▶ _AIM OF THE TASK_
Gather every line of the entries that includes the word "Botswana".

BEGIN

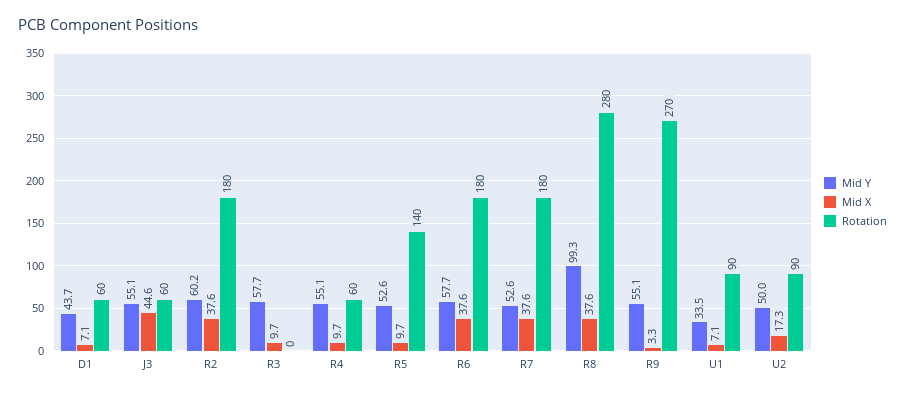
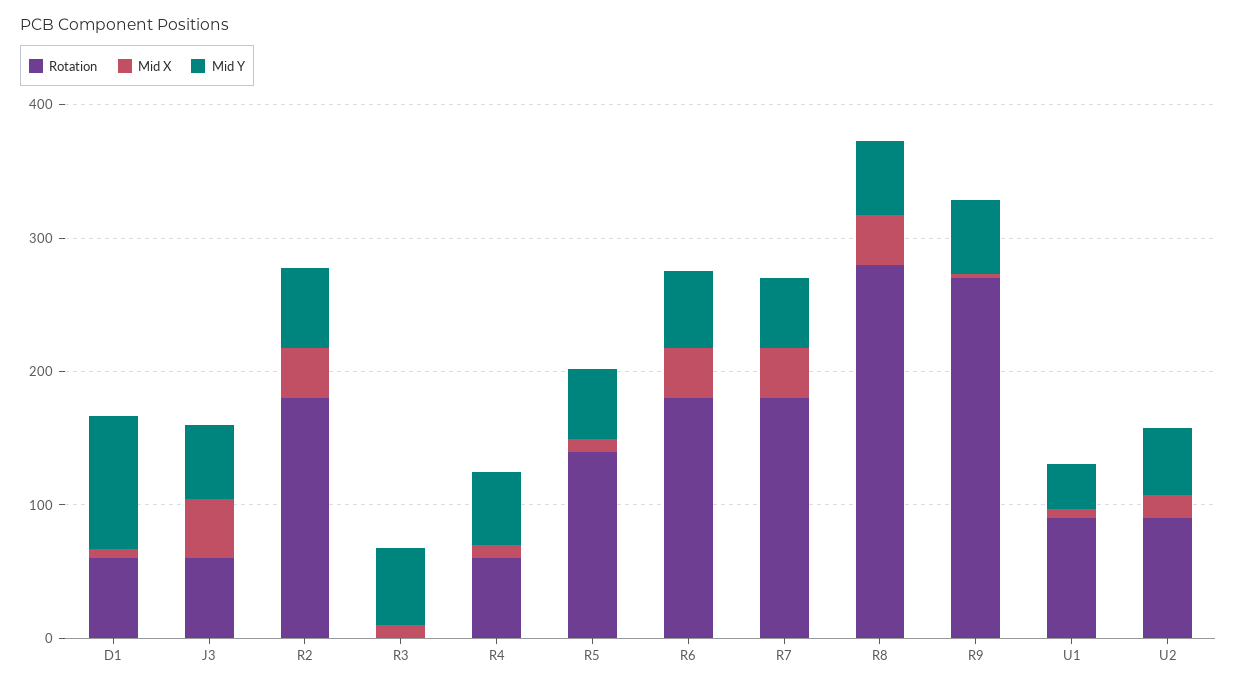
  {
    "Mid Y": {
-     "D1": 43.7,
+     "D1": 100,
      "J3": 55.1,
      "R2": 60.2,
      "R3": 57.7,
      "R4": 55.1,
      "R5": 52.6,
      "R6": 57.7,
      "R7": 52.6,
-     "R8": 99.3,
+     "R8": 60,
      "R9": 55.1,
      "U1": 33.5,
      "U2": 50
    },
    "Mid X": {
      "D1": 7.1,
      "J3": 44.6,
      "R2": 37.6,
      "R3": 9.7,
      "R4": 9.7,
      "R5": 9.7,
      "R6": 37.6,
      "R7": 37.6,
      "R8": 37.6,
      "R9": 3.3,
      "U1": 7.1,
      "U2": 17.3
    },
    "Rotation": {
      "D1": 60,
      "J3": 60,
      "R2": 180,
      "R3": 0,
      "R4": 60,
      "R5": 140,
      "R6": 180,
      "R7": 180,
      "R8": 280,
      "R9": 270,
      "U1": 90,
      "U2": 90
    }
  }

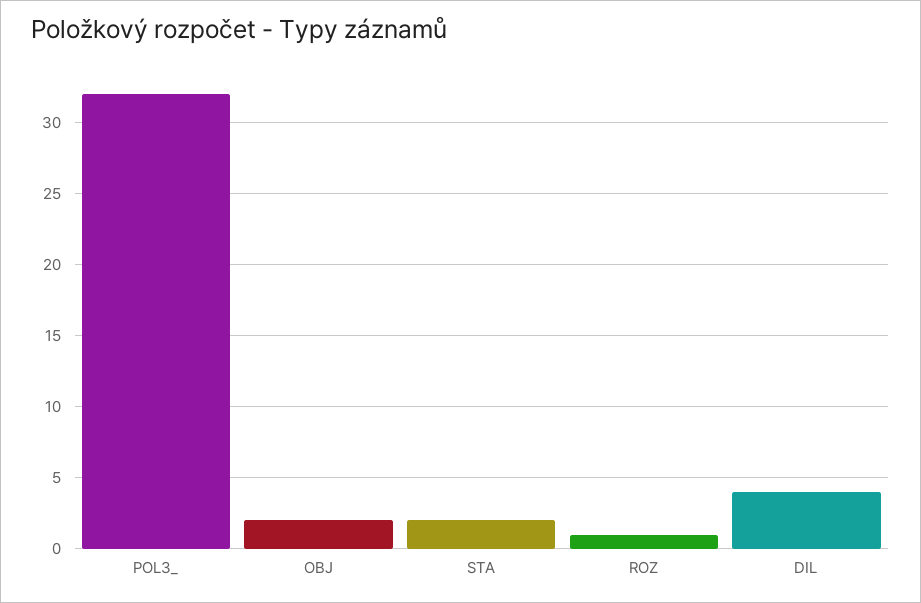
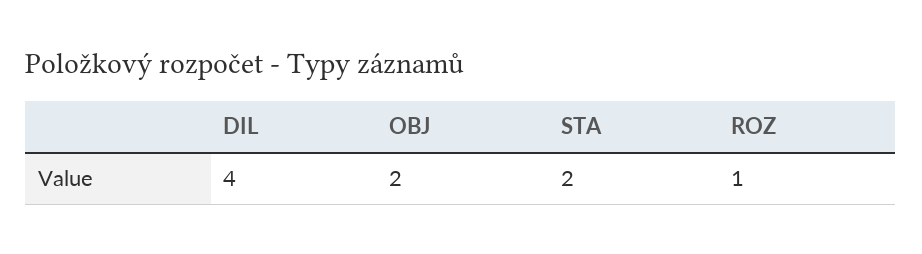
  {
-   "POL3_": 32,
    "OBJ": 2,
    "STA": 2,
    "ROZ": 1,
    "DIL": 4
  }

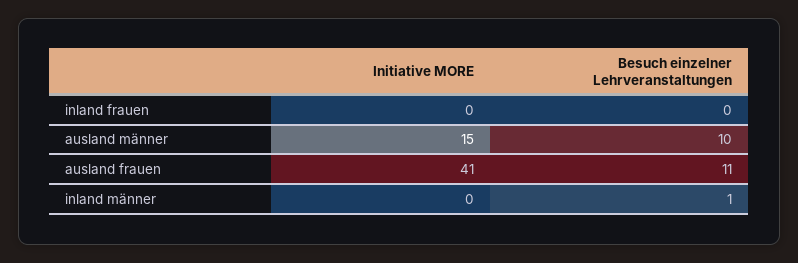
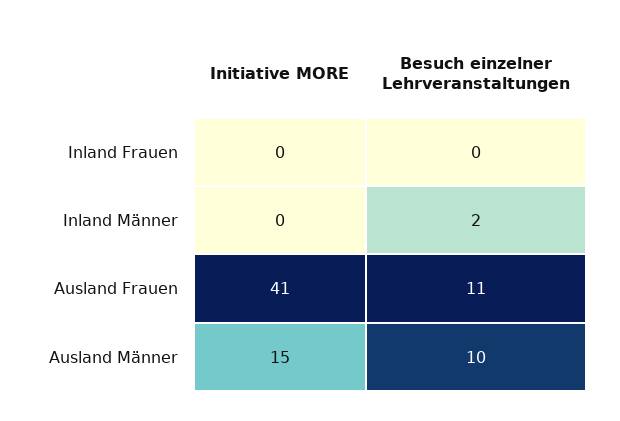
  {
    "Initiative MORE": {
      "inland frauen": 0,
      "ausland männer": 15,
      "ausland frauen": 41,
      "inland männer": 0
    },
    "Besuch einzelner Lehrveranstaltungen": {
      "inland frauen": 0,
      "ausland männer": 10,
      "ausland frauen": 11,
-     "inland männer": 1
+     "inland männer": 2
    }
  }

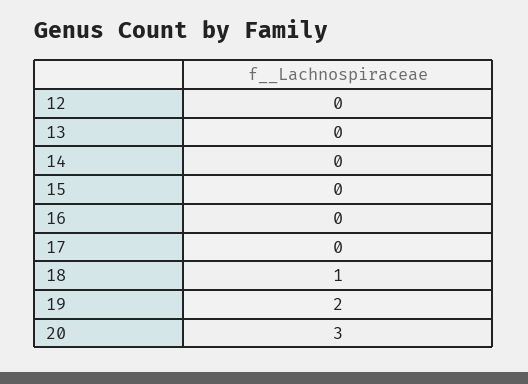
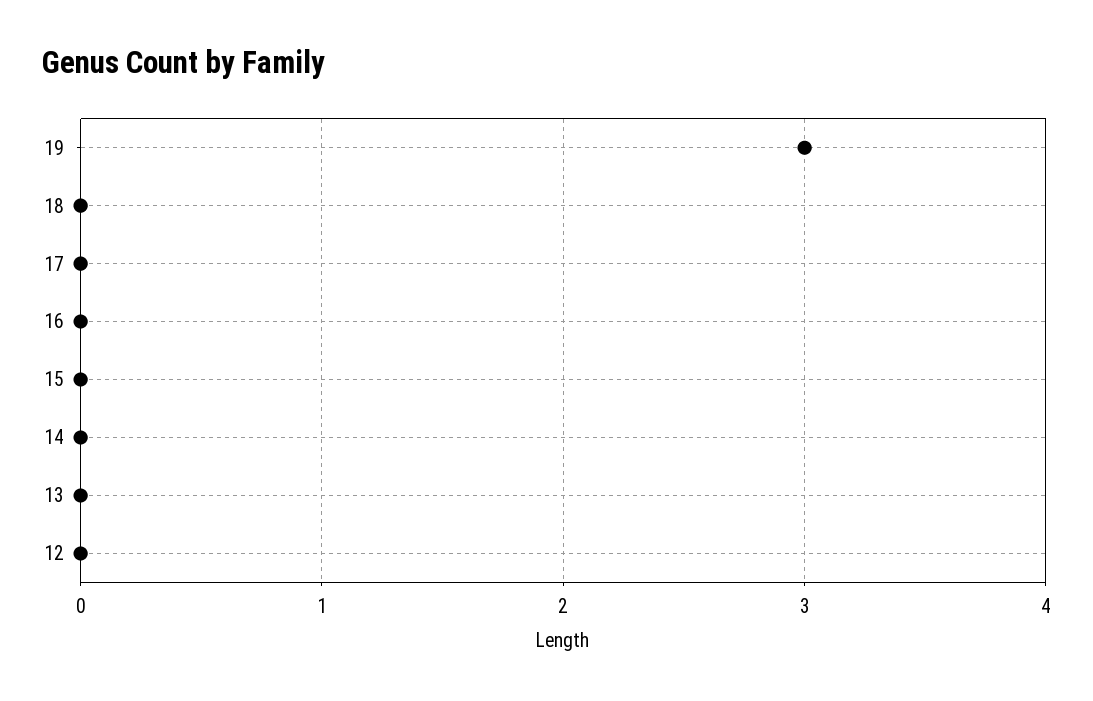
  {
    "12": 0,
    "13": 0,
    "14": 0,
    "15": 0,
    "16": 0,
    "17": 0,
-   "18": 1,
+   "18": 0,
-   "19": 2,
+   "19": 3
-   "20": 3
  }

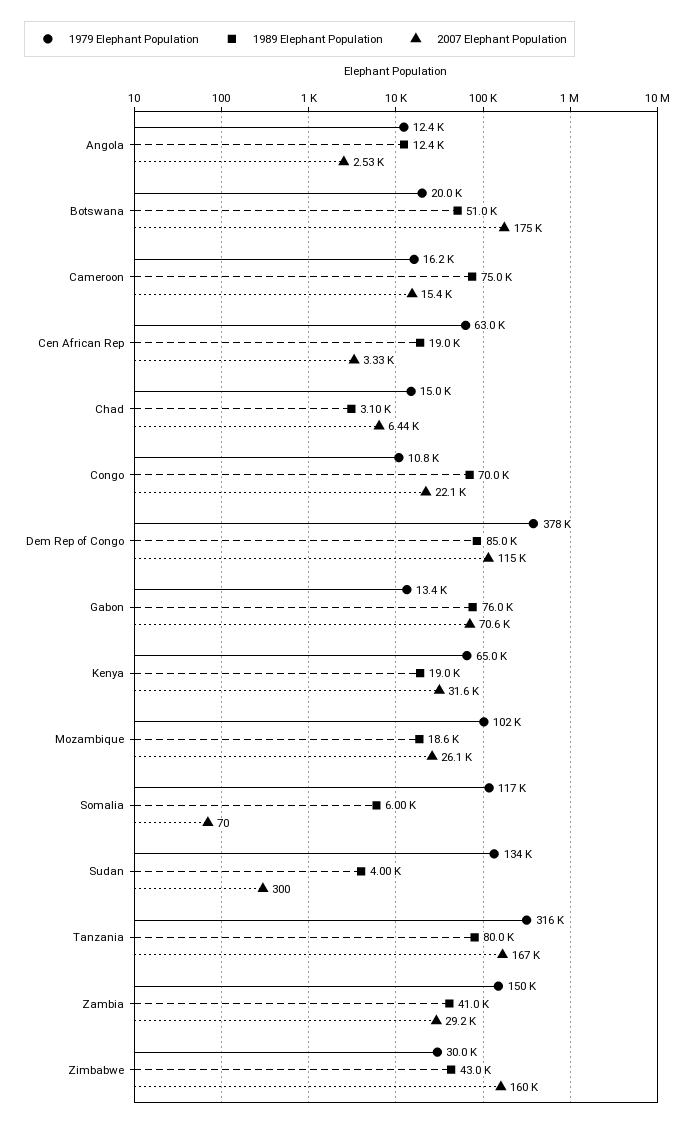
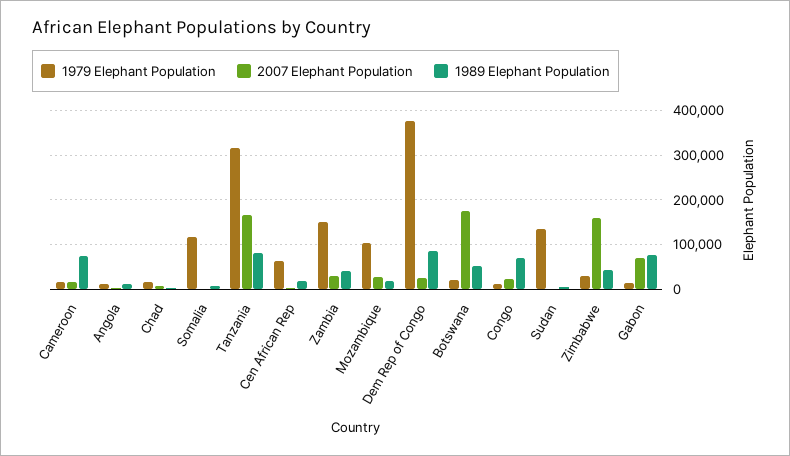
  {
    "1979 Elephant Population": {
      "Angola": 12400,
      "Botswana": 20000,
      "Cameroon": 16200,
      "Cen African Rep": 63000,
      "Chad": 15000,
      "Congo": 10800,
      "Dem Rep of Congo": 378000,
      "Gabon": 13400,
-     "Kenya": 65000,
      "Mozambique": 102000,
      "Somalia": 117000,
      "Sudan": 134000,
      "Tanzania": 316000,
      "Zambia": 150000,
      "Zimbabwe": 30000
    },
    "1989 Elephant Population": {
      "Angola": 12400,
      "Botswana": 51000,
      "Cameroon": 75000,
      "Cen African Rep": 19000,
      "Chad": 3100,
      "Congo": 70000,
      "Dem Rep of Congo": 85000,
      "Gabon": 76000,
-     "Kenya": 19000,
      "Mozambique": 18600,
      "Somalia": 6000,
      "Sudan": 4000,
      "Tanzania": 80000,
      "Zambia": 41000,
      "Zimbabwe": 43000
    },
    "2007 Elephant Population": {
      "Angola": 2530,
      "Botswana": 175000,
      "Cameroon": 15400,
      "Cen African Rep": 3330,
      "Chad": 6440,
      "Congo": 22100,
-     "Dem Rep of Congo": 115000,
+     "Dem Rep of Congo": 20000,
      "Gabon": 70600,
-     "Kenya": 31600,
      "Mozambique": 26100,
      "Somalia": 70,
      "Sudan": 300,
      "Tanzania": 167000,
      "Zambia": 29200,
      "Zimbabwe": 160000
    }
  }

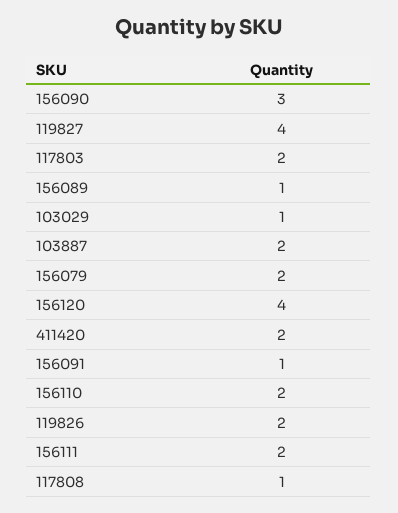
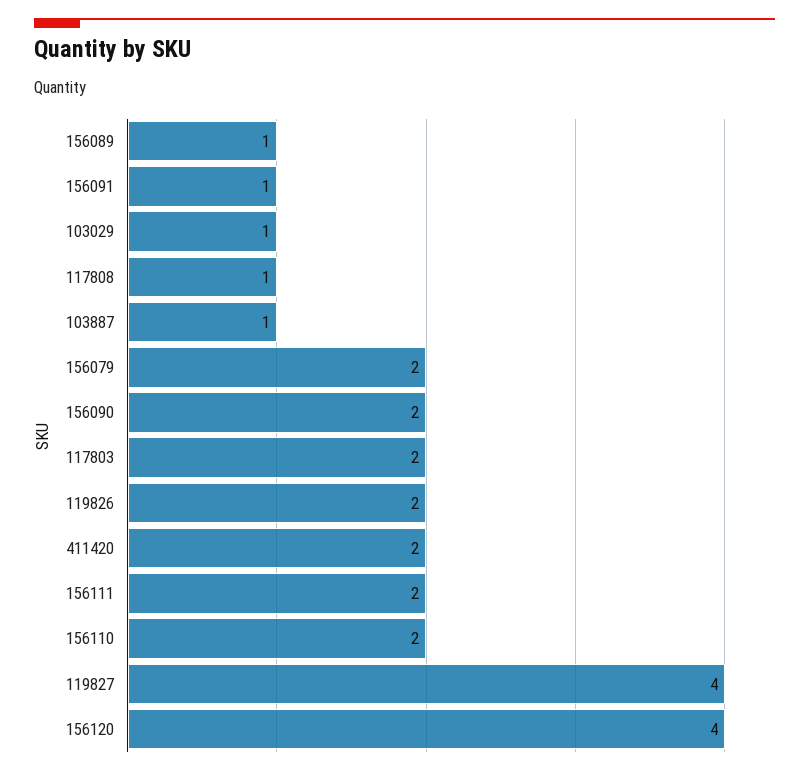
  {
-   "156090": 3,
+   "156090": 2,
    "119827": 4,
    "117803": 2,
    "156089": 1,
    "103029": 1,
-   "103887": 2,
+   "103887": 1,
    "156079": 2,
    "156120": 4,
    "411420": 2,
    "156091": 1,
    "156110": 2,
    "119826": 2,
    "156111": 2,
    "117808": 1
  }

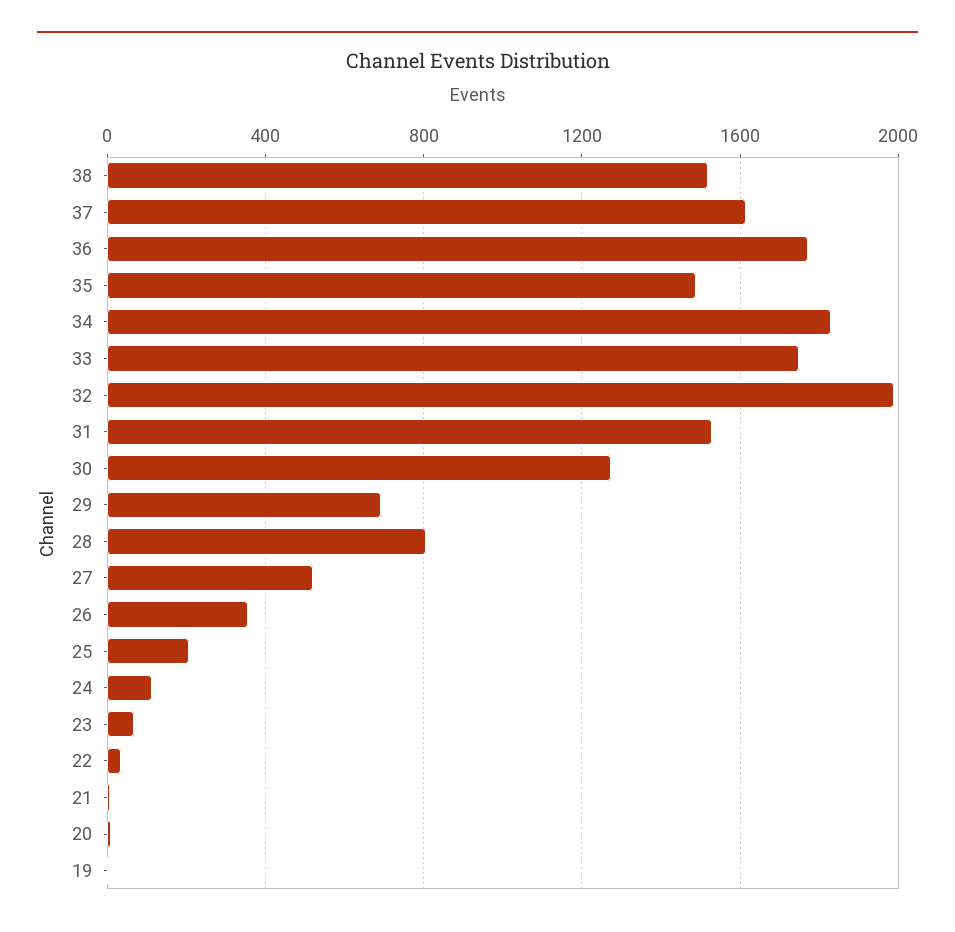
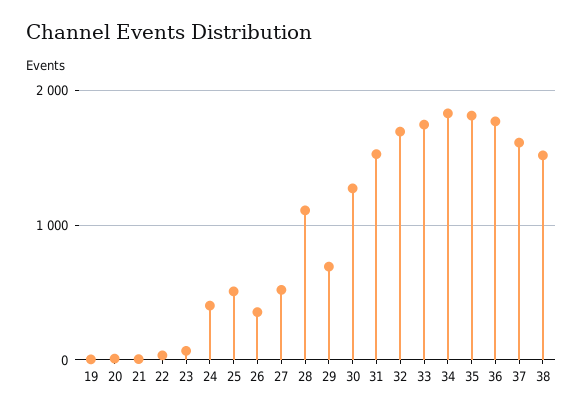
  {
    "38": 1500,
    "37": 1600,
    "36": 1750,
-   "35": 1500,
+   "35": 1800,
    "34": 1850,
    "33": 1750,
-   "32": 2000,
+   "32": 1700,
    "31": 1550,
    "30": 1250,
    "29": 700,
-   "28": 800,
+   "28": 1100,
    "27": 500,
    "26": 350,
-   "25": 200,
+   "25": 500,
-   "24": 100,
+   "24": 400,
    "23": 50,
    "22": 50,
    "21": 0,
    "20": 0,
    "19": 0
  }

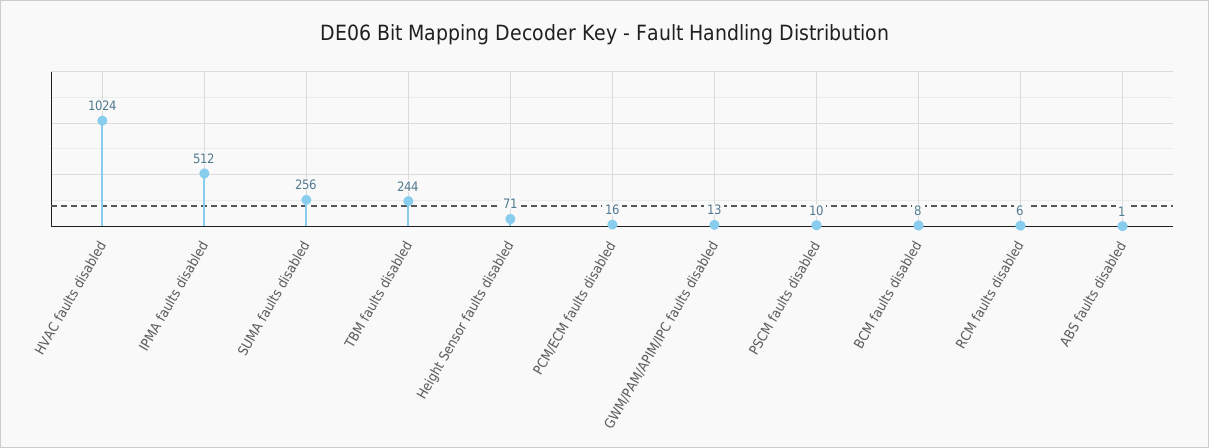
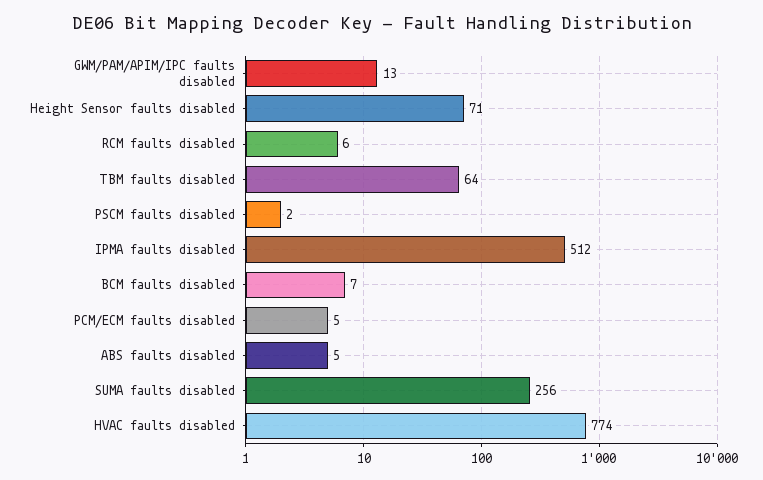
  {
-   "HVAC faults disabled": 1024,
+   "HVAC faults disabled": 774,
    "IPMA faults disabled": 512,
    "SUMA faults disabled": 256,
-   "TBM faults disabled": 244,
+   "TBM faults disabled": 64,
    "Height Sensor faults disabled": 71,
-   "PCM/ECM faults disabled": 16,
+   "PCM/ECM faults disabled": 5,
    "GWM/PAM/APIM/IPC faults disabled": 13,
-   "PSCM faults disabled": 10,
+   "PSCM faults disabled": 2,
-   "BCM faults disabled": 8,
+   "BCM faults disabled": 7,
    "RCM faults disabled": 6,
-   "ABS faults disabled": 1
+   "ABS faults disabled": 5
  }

END

▶ _SOLUTION FOR THIS EXERCISE_
      "Botswana": 20000,
      "Botswana": 51000,
      "Botswana": 175000,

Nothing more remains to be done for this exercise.